Five silhouettes emerged from behind the various pipes and ventilation scaffolds. All clad in matte-black rift-weave suits, faces obscured behind dark visors. They fanned out silently, tactical.
She stood, cracking her neck once.
"Alright then."
The leader raised a hand. Mira flinched.
And suddenly — she couldn't move.
Her eyes widened as her arms locked mid-step, frozen in place.
Her breath caught. Not her ice. Not her will. Something else. Her knees buckled slightly, only to stop midway, locked by an invisible field.
From the darkness, the leader stepped forward. The same one who had ambushed Marco days ago.
"You're different," he said. "Power like yours can't be left to choose."
He raised a sleek rifle — short-barreled, jet black — and loaded a glowing syringe dart.
Mira's heart thundered in her chest.
She tried to push her crest—force it. But whatever they'd used was deliberately countering her flow. A dampener, temporary but effective.

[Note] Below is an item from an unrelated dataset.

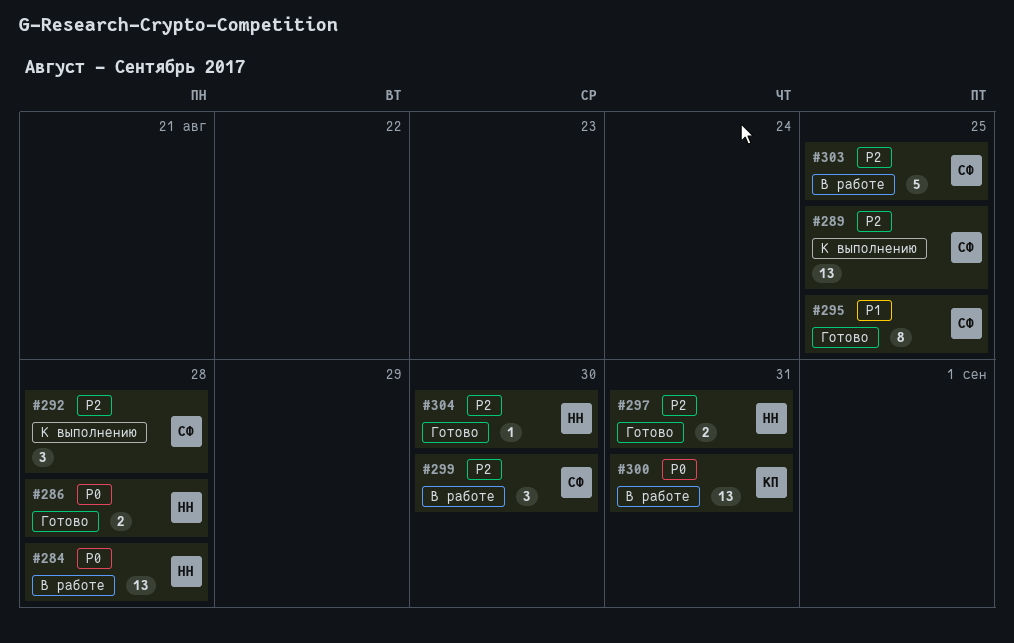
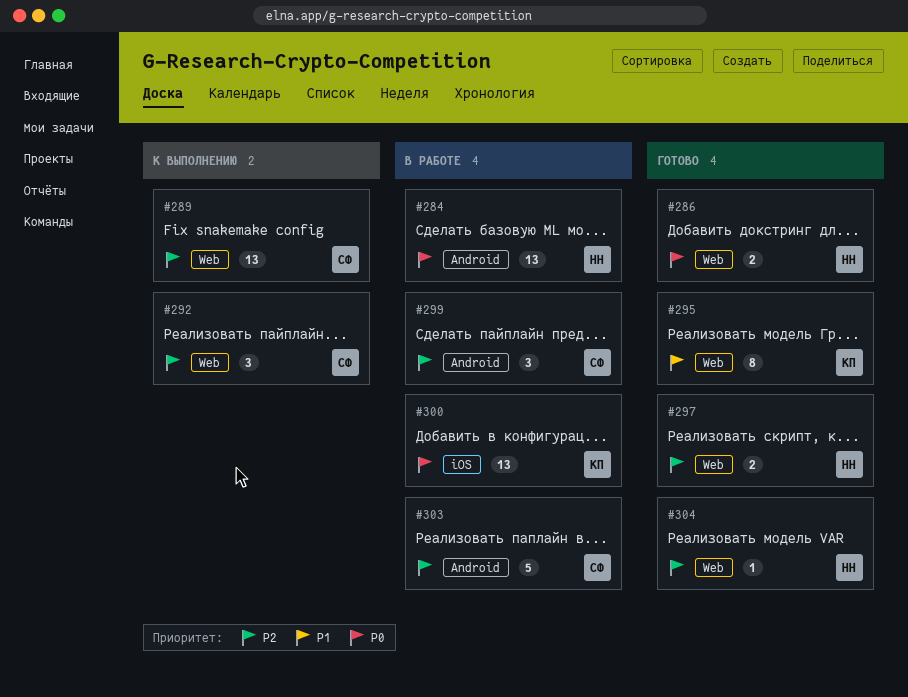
#295, owner: СФ -> КП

The dart hissed through the air.
And then—
CRACK.
It shattered midair. A frozen splintered mess of steel and ice, dropping harmlessly to the rooftop.
The wind changed.
One of the attackers gasped.
Then another coughed.
The leader looked down — his breath had become mist.

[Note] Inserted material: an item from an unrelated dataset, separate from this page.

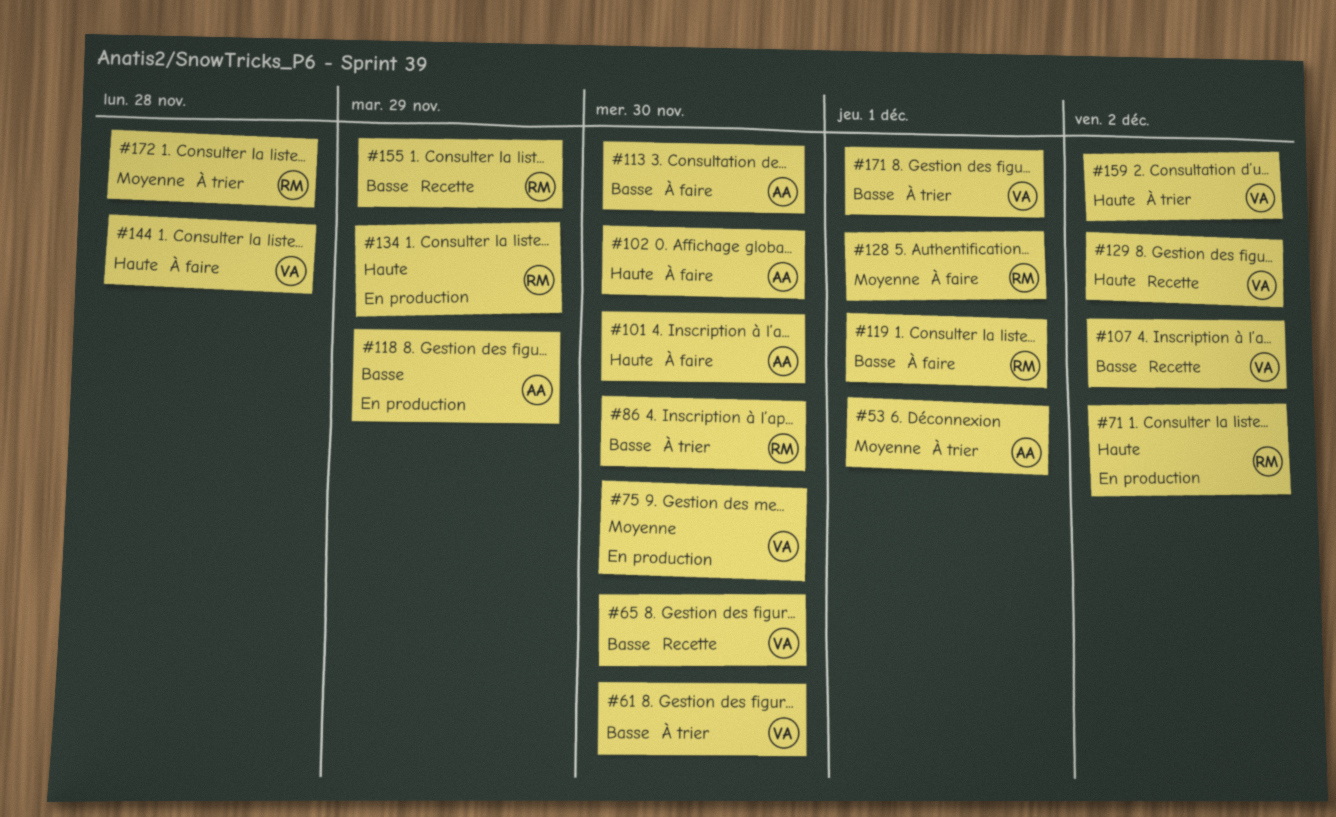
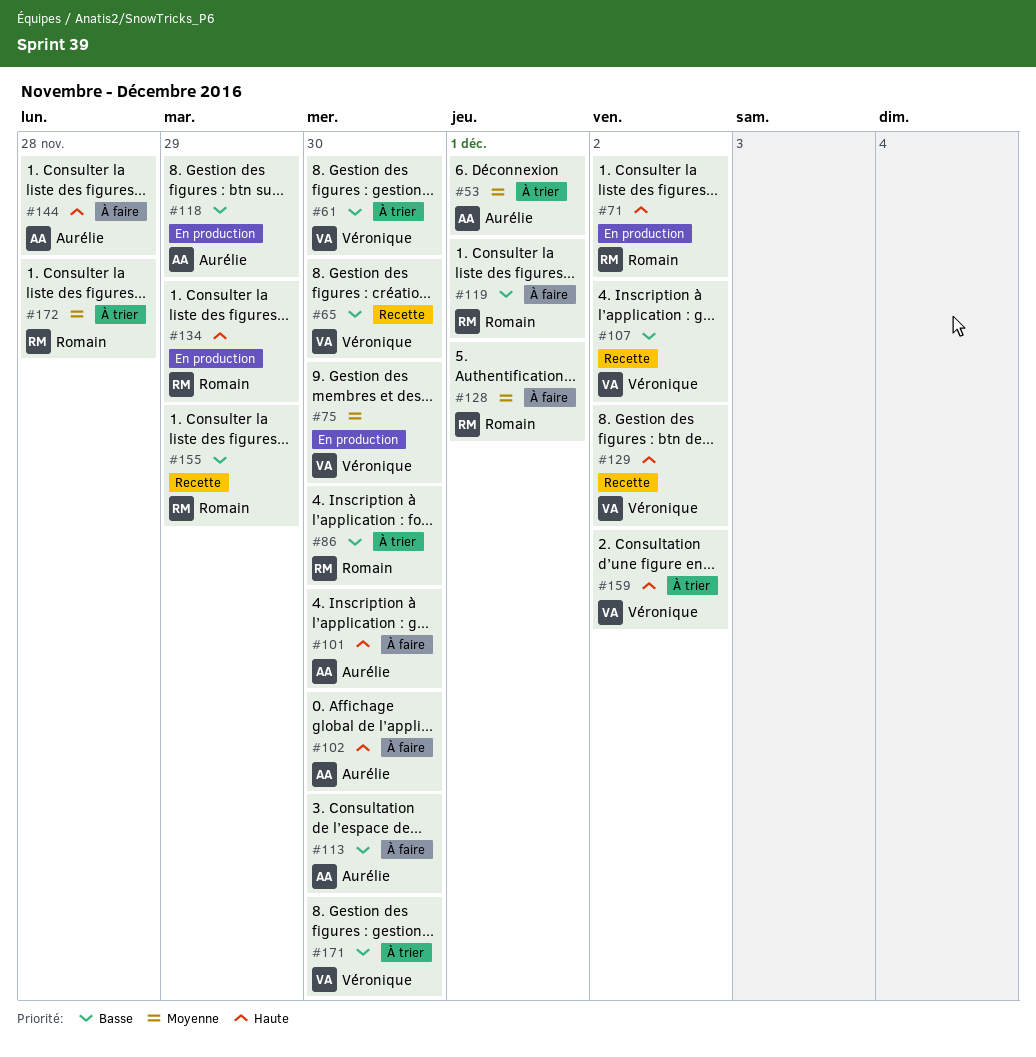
#144, owner: Véronique -> Aurélie
#171, due: Dec 1 -> Nov 30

Vapour. From their mouths. The air had turned white.
The surface of the rooftop began to glitter.
One man turned to run.
He didn't make it past the ledge.
A soundless explosion of frost snapped him in place. His body was crystal. Frozen. His scream trapped in a prism of ice.
Then another.
Then two more.
Like statues sculpted by fear and frost.
Only the leader and one other remained. The rest were entombed in Mira's wrath.
The binding field fell.
She stepped forward, irises aglow, frost trailing beneath her boots.
"You thought I needed saving?" she muttered.

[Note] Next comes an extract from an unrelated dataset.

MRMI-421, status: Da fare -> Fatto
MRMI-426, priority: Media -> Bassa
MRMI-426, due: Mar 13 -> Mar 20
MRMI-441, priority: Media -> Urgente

She waved her hand, and the rooftop rippled with veins of cold.
The last two attackers ran. Barely escaping into the lower scaffolds.
Mira stood among her frozen battlefield, breathing lightly.
Behind her, silence.
Scene Cutaway, Elsewhere
An alley two districts down.
The leader tore off his mask, panting heavily.
"That was supposed to be a guaranteed neutralization," one of his surviving men spat.
"She's an Omega, idiot," he snapped. "You don't neutralize them. You pray they don't notice you."
"Sir, what do we do now?"
He stared at the frost still on his sleeve.
"She's not a target," he said finally.
"She's a warning."
Huey stepped out into the evening light, apple pie box in hand. His hoodie cast a shadow over his face, the soft wind blowing his jacket just enough to catch the blue glow from beneath.
He sniffed the box once, smiled to himself.
"Still warm."
Just then something fell onto his nose, icy and white
Yes...
It was a snowflake, it's November already so it's only natural, he thought to himself.
Behind him, the glow of the stormy frost dissipated into the windows.